Text block
TOM MORGAN'S SOMME DIARY - PART 4

WAR GRAVES AT MORCHIES


My third day on the Somme was a Friday - and I was woken at about 7 a.m. by a single church bell pealing in the tower at Auchonvillers, about half-a-mile away. Soon this was joined by another bell, until there was at last a full peal going on, on this first Friday after Easter. I was glad of this ecclesiastical early call, as I had a lot planned for this day. The farthest I had been from "home" during this visit was about two miles, but on this day, I was due to cover over 150 miles of the roads of Northern France. I was to travel, comparatively speaking, some distance from the Somme Battlefields.

To begin with, I travelled North to Bapaume, about 8 miles away - one of the early targets of the Somme battles. I had promised a friend that I would visit three villages out to the West of Bapaume and photograph them for him, together with the surrounding area. He was researching, at a very great distance, the possible position of a German Great War aerodrome. I found the villages and took the photographs. This area was, in battlefield terms, some distance from the Somme area, but it had, in its time, played a considerable part in the history of the war. On my way back to the main road, I passed a sign for two cemeteries and stopped to look at them. I'm glad I did. You can learn a lot from looking at cemeteries.

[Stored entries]
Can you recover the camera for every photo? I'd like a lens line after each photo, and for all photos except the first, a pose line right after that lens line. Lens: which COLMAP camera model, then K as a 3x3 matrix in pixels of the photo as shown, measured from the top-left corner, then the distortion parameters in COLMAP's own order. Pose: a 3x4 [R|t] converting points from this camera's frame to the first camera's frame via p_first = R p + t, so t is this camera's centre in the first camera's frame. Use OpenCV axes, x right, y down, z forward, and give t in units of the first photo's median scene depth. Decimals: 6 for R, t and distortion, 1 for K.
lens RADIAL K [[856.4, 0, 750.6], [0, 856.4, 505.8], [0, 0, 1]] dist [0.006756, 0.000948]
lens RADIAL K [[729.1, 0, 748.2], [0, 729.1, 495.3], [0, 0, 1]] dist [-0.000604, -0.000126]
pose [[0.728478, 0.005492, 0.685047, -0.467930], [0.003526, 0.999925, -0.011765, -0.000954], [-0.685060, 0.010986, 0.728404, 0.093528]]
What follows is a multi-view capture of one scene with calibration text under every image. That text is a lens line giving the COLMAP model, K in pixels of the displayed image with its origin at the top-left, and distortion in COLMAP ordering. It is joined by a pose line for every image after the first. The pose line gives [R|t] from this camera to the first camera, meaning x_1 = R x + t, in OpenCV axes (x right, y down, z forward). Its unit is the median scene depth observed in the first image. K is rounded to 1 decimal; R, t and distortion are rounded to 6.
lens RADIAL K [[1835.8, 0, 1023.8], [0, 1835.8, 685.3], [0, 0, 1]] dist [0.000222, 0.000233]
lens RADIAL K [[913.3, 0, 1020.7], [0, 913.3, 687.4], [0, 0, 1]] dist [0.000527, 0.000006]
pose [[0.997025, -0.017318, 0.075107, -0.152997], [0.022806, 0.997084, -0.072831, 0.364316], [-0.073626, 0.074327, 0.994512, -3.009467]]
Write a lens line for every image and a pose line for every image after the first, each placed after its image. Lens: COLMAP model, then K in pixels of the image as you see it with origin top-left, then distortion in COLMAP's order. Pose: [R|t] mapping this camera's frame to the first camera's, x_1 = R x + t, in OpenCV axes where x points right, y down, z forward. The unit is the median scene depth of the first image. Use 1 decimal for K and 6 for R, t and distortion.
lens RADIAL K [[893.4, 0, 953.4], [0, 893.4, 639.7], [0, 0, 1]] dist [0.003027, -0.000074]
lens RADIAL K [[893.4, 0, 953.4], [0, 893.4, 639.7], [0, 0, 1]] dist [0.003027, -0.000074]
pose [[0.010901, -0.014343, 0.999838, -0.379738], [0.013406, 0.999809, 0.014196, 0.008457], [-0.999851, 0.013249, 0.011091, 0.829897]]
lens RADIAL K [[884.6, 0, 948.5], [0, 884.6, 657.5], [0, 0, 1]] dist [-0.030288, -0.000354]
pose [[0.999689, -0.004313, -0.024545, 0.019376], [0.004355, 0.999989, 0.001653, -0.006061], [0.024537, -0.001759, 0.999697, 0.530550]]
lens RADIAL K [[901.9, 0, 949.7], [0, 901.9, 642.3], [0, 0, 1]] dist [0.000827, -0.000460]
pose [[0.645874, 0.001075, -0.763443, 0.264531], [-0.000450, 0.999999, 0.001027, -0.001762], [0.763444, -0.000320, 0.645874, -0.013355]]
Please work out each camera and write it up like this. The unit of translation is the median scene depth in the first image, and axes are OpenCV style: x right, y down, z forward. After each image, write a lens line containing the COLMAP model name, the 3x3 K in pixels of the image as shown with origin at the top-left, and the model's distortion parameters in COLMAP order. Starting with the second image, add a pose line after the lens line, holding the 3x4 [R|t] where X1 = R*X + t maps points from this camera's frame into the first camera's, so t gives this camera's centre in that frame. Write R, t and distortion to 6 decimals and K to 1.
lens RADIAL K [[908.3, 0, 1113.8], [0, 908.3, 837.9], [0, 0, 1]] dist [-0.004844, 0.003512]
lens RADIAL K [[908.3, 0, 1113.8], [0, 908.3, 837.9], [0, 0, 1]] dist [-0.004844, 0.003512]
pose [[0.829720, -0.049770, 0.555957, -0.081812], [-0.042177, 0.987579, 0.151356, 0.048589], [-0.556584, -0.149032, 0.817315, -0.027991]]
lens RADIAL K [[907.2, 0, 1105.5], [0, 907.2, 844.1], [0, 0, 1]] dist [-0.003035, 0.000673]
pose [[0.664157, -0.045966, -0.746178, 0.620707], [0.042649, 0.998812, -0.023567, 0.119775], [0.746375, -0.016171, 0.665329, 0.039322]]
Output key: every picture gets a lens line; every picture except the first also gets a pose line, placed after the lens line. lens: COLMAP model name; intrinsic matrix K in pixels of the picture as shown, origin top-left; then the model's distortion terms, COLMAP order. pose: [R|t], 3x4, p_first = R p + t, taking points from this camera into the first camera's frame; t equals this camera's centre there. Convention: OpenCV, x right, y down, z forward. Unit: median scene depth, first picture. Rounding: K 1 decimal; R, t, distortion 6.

Task brief
Continue the Somme diary above from the point where it stops.

Response
MORCHIES - AND A WORD ABOUT CEMETERIES

The Commonwealth War graves Commission is responsible for the marking and upkeep of all British war graves. Most graves are in the commission's cemeteries, but not all of them are. Some of the fallen were buried in local village cemeteries, the ones used before and after the war by the local communities. These are usually referred to as Communal Cemeteries. Just outside Morchies, I found Morchies Communal Cemetery with immediately next to it, Morchies British Cemetery, a Commonwealth War Graves Commission cemetery. The military cemetery contains 160 graves, and there are 5 "British" graves in the Communal Cemetery, along with the local villagers' family graves. Only the British would leave these 5 graves in the Communal Cemetery where the burials were first made and care for them there, rather than move them into the Military Cemetery next door. These cemeteries do not receive many visitors, but I was glad to have found them, because taken together, they show a wide variety of units (and nationalities) whose paths of war brought them into this now-quiet place. They also show, in one small site, many of the different Commonwealth War graves Commission headstones.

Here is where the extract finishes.